ACTIVITY A. In the terms of delivery, what has to happen before an order counts as accepted?
ACTIVITY B. Carry on the terms of delivery from the point where they stop, picking up after the last sentence given.

### TEXT SHOWN

1. Acceptance of the terms and conditions

All offers and agreements are made exclusively on the basis of the following terms of delivery. By placing an order or accepting delivery, these shall be deemed to have been accepted for the duration of the entire business relationship. Deviating conditions which we do not expressly recognize in writing are not binding for us, even if we do not expressly object to them.

2. Offers and conclusion of contract

Our offers are always subject to change and non-binding, unless they contain declarations to the contrary. Orders shall only be deemed accepted if they have been confirmed by us in writing. This also applies to sales concluded by representatives. Additions, amendments or verbal subsidiary agreements also require our written confirmation to be effective. Illustrations, drawings, dimensions, weights and color shades contained in catalogs, price lists and other printed matter are approximate values customary in the industry. In addition, we reserve the right to make changes that are technically necessary or urgently required for the design. The customer will be informed accordingly.

######
### SUPPLIED INFORMATION

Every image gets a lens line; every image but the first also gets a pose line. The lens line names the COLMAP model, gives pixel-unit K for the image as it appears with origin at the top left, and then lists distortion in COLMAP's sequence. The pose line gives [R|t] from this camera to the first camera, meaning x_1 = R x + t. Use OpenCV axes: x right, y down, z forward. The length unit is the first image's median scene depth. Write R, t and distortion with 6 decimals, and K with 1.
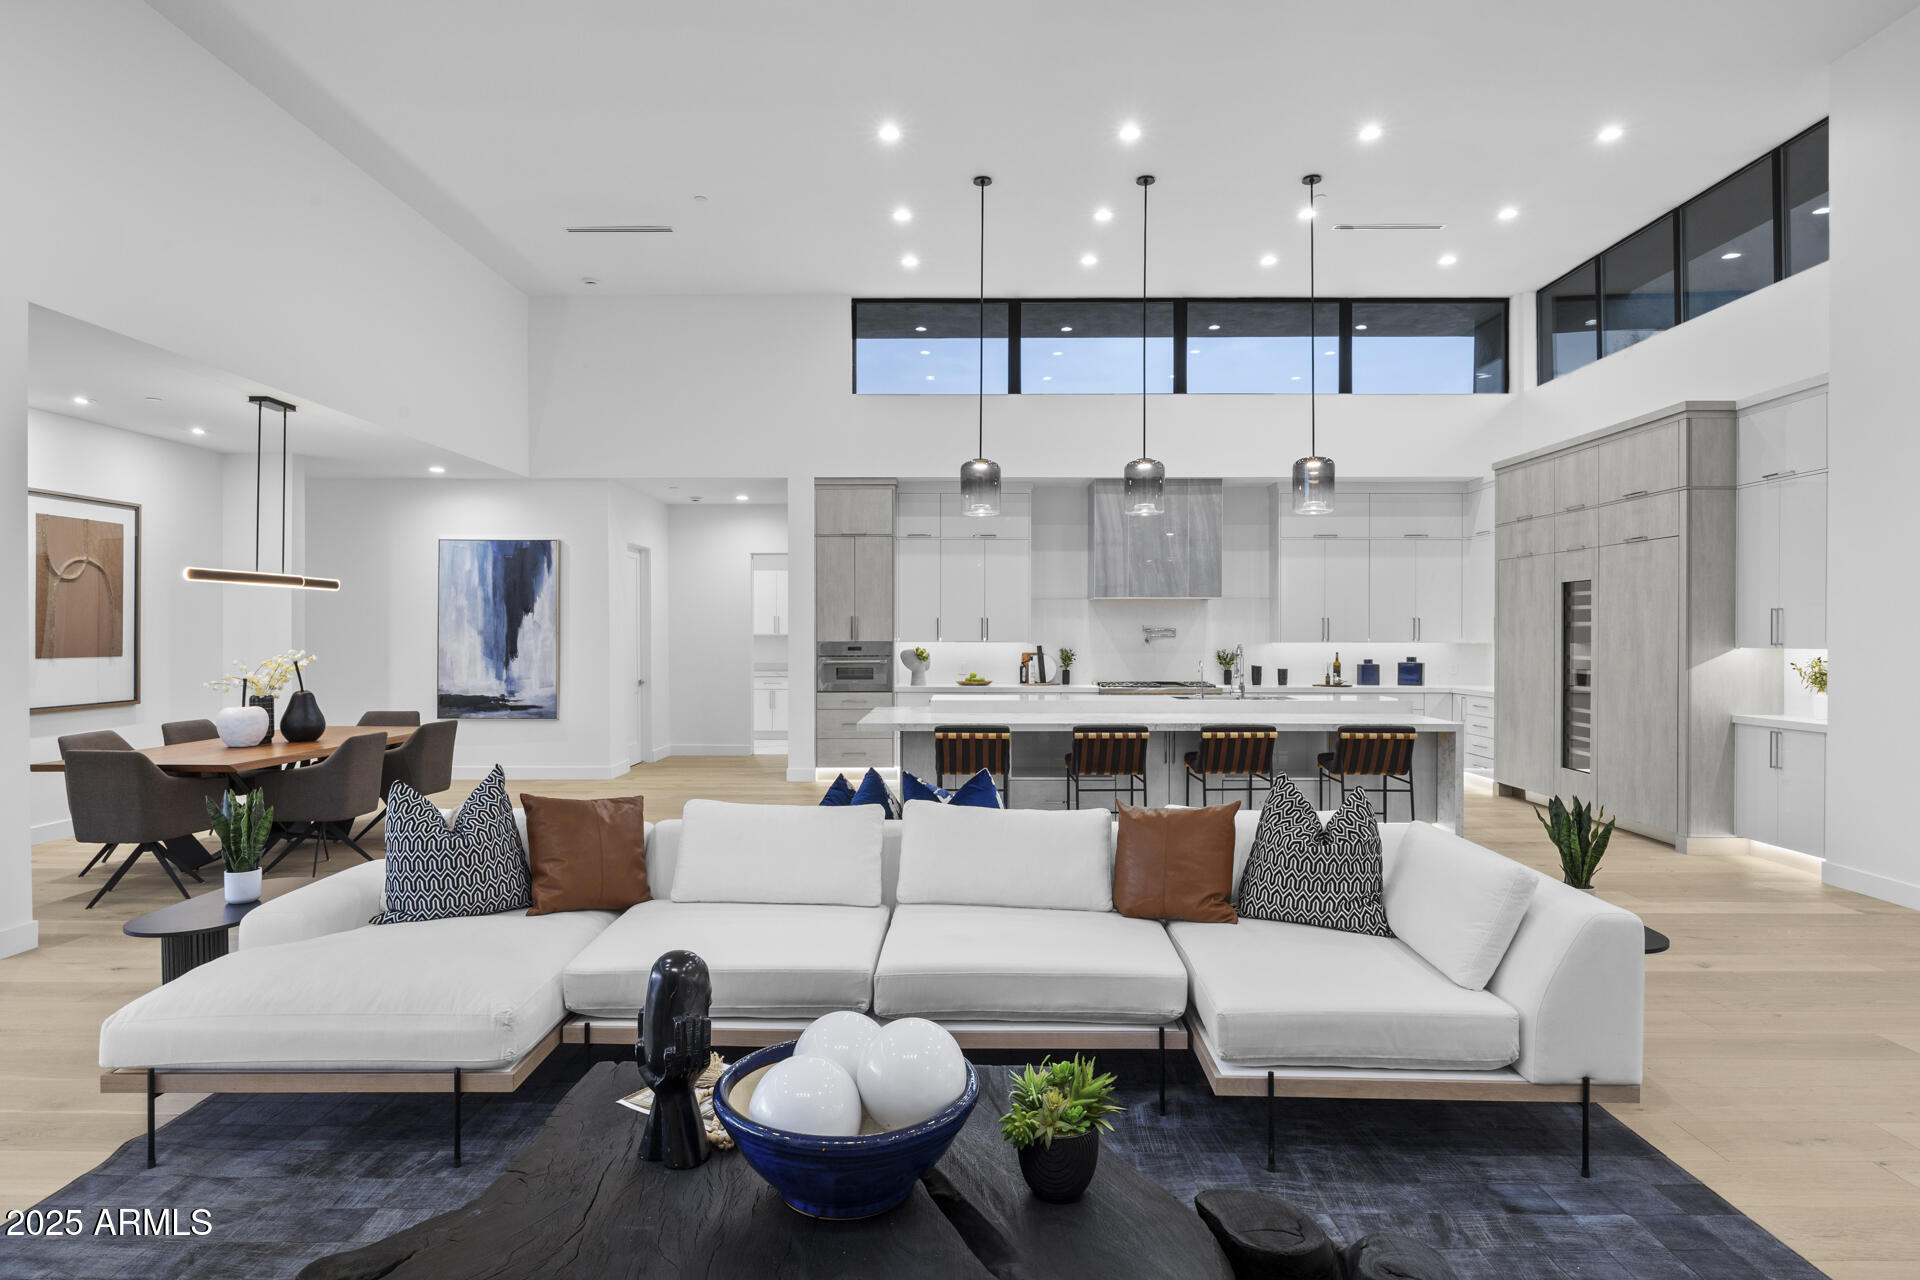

######

ANSWER AREA A. The order has to be confirmed in writing.

ANSWER AREA B.
3. Prices

Orders for which fixed prices have not been expressly agreed shall be invoiced at the list prices valid on the day of delivery. The prices are ex works, excluding VAT, packaging, postage and insurance. The costs of packaging, postage and insurance shall be borne by the customer; invoicing shall be at cost price. If there is a significant change in the following price factors - material prices, wages and salaries, energy costs - we will conduct negotiations with the customer on the redetermination of the price.

4. Shipment, freight, transfer of risk

Deliveries are made at our discretion by rail, post, forwarding agent or our own truck. We reserve the right to make insignificant excess or short deliveries up to a maximum of ten percent of the quantity ordered and to select suitable packaging material. If the goods are sent at the request of the customer, the risk of accidental loss and accidental deterioration of the goods shall pass to the customer upon delivery to our shipping agent, but at the latest when the goods leave the factory. The customer shall also bear the shipping costs. If the goods are ready for shipment and the shipment or acceptance is delayed for reasons for which the customer is responsible, the risk shall pass to the customer upon receipt of the notification of readiness for shipment.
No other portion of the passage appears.